Things to do
a) Please state which form, according to the text on sole proprietors and workers' compensation, a sole proprietor with employees must file to be covered.
b) In the text on sole proprietors and workers' compensation, switch "employees" to "workers" and write out the part that begins at the words "A sole proprietorship" and stops after "the insurance carrier.".
Text block: Begin
A sole proprietorship is defined as a business owned and operated by one person. As per the New York Workers’ Compensation Board, the following points apply to people who are sole proprietors of a business:
- If a sole proprietor doesn’t have employees, they can apply for workers’ compensation coverage but are not legally required to have it.
- If they do have employees, they are initially excluded from this coverage. However, they can have themselves “elected” to be covered. In order for this to happen, the sole proprietor would have to file a C-105.32 with the insurance carrier.
- A sole proprietor would be considered an employer. If they choose to hire individuals to work for their business, need to have themselves elected out of the coverage they are currently under (if they are insured). This is different than a person hiring an independent contractor for a service. The individual seeking the service is not considered to be the employer of the person providing the service.
Etsy, an online marketplace, allows individuals to buy and sell various handmade and vintage goods. It started 12 years ago and had a reported 10-1 ratio of buyers to sellers at the end of 2014. This service is massively popular and is a great way for an individual to start their own business. Since sellers on the website are not “employed” by Etsy, who should they turn to if they get hurt while creating goods for their shop? This is a rather important topic if one considers the massive uprising of entrepreneurial businesses in general, not just online marketplaces. If someone has such success with their sole proprietorship or entrepreneurship that it becomes their main source of income, they should absolutely apply for workers’ compensation insurance. Mainly due to the fact that personal health insurance is not obligated to cover accidents that happen as a result of work, or in a workplace. Hospitals also typically ask how the injury happened. If a carpenter who owns their own business is building something for a paying customer and sustains a nasty injury, they wouldn’t need to pay out of pocket for their medical care. They would also get compensated for time lost from working on the goods they build or services they provide. If a persons’ entrepreneurial venture stands for the lion’s share of their income, this would be particularly important. According to an article on the Forbes website, linked below, the number of single-person businesses jumped nearly 4% between 2013 and 2014.
The standards for sole proprietorship and workers’ compensation are determined at the state level, so this could differ from one state to another. If you are a sole proprietor and are seeking workers’ compensation, make sure to check with your state’s workers’ compensation system!
Text block: End
Provided information: Begin
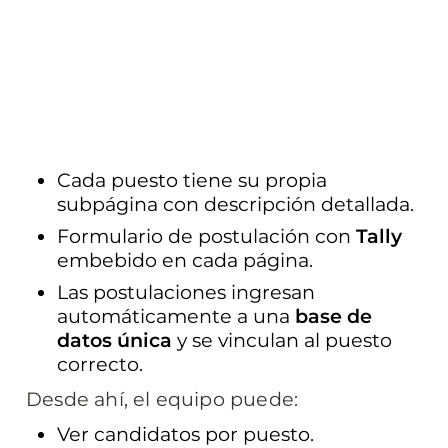
Cada puesto tiene su propia 
subpágina con descripción detallada.
Formulario de postulación con 
Tally
embebido en cada página.
Las postulaciones ingresan 
automáticamente a una 
base de 
datos única
 y se vinculan al puesto 
correcto.
Desde ahí, el equipo puede:
Ver candidatos por puesto.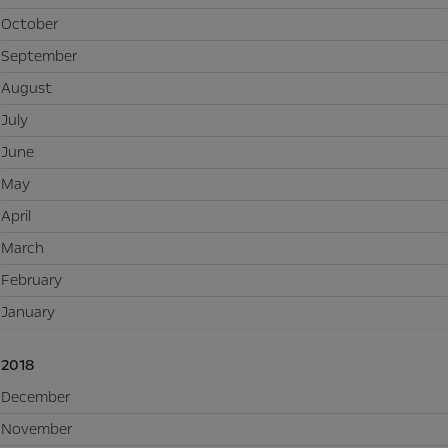
October
September
August
July
June
May
April
March
February
January
2018
December
November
Provided information: End
Solutions below
a) A C-105.32, filed with the insurance carrier.

b)
A sole proprietorship is defined as a business owned and operated by one person. As per the New York Workers’ Compensation Board, the following points apply to people who are sole proprietors of a business:
- If a sole proprietor doesn’t have workers, they can apply for workers’ compensation coverage but are not legally required to have it.
- If they do have workers, they are initially excluded from this coverage. However, they can have themselves “elected” to be covered. In order for this to happen, the sole proprietor would have to file a C-105.32 with the insurance carrier.